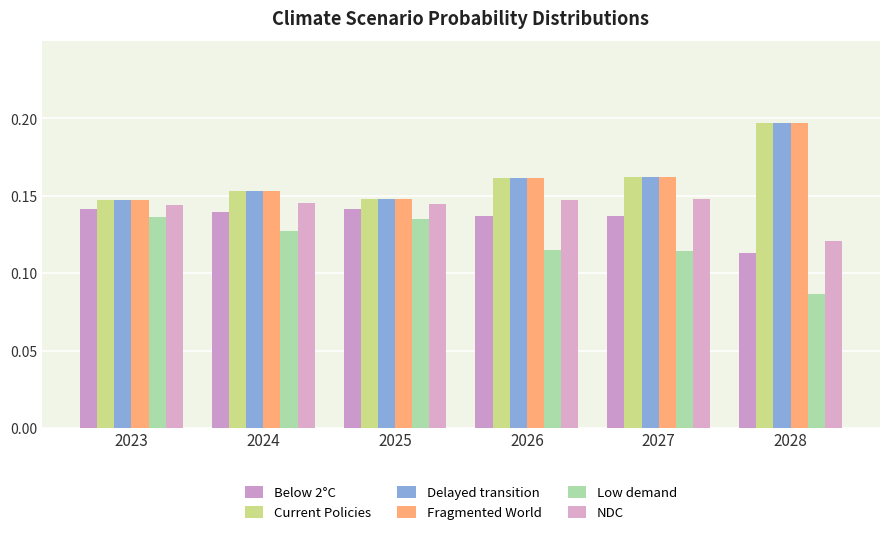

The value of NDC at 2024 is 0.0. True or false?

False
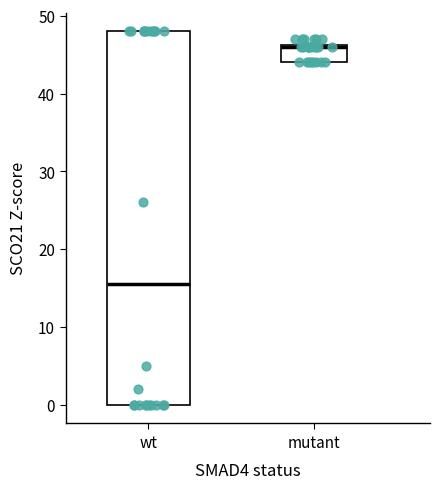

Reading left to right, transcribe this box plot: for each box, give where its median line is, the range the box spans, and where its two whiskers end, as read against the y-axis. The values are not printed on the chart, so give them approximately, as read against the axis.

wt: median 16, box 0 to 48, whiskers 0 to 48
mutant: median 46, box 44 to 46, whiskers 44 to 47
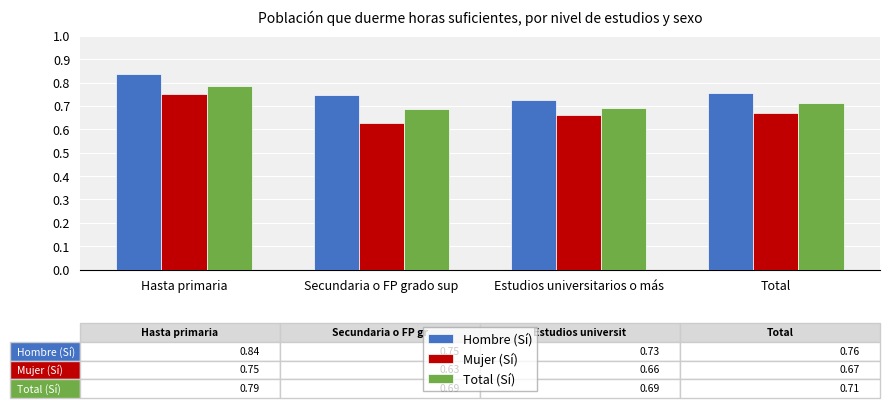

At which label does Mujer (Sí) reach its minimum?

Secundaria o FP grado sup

* * *

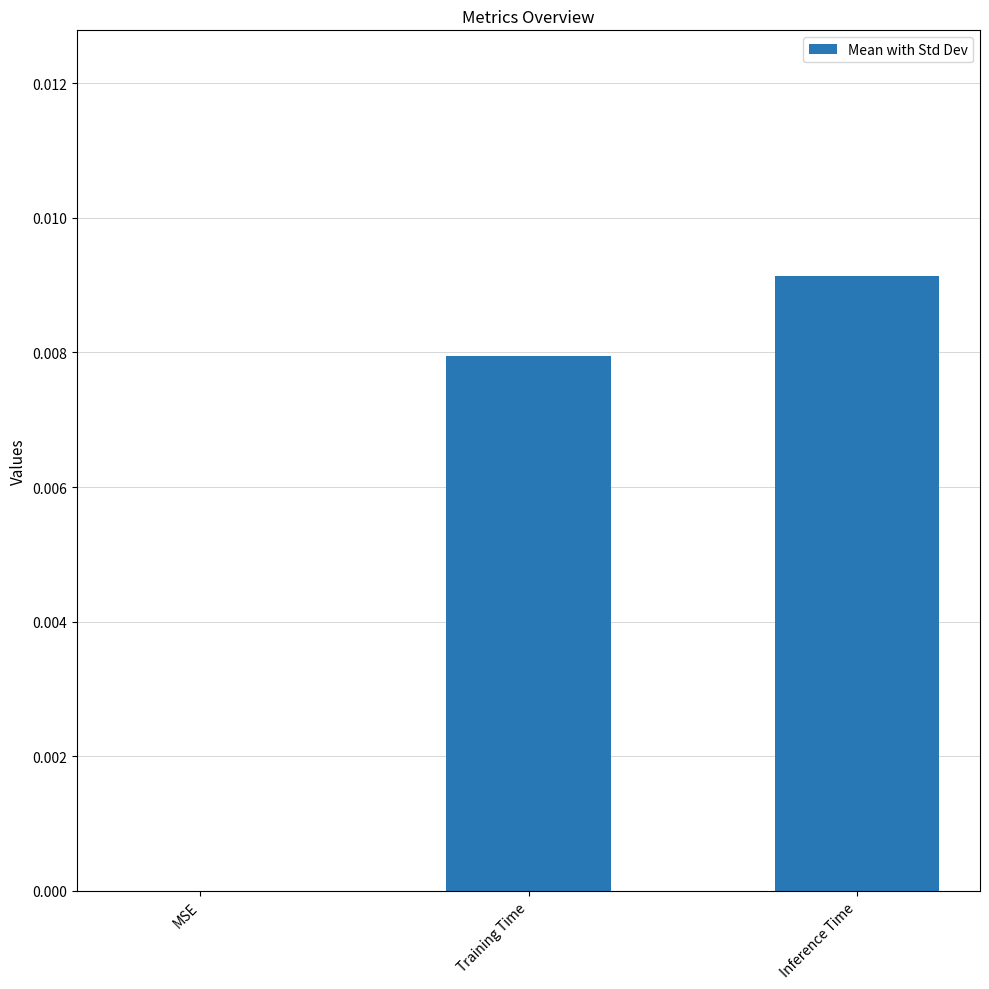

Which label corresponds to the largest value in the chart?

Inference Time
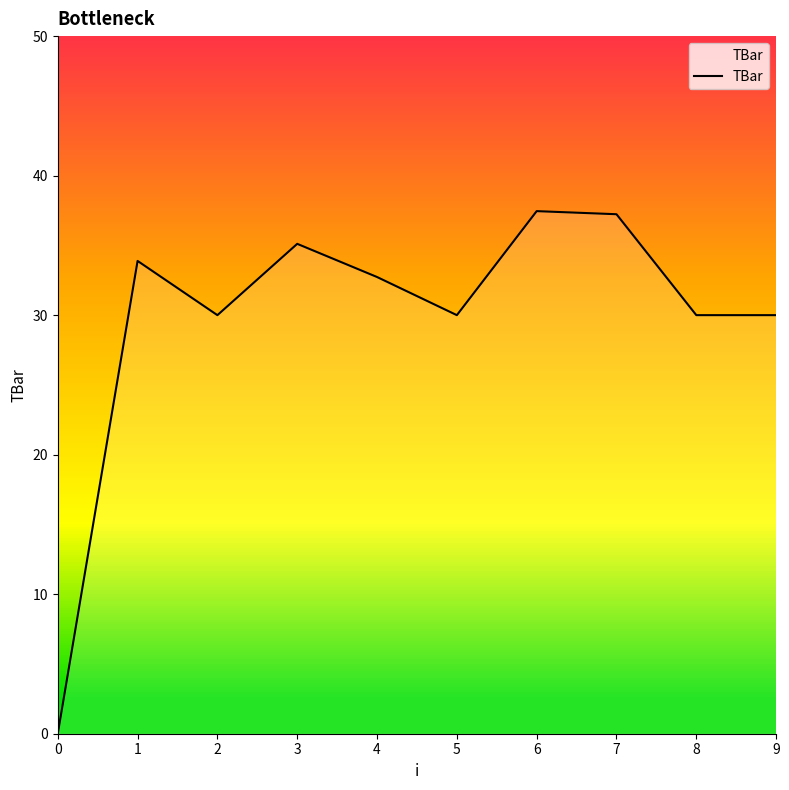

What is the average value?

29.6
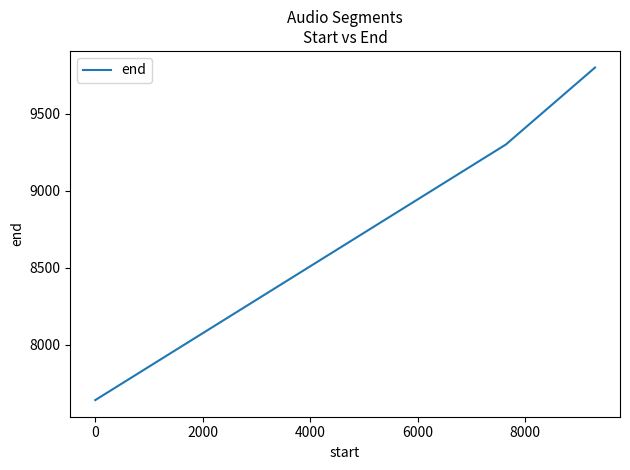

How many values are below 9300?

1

**Instructions to follow**
Please copy out the part of the entries that opens with the line containing "wt: median 16, box 0 to 48, whiskers 0 to 48" and closes with the line containing "At which label", reproducing those lines exactly. Include both end lines, and leave the pictures out of your answer.

**Written answer**
wt: median 16, box 0 to 48, whiskers 0 to 48
mutant: median 46, box 44 to 46, whiskers 44 to 47

At which label does Mujer (Sí) reach its minimum?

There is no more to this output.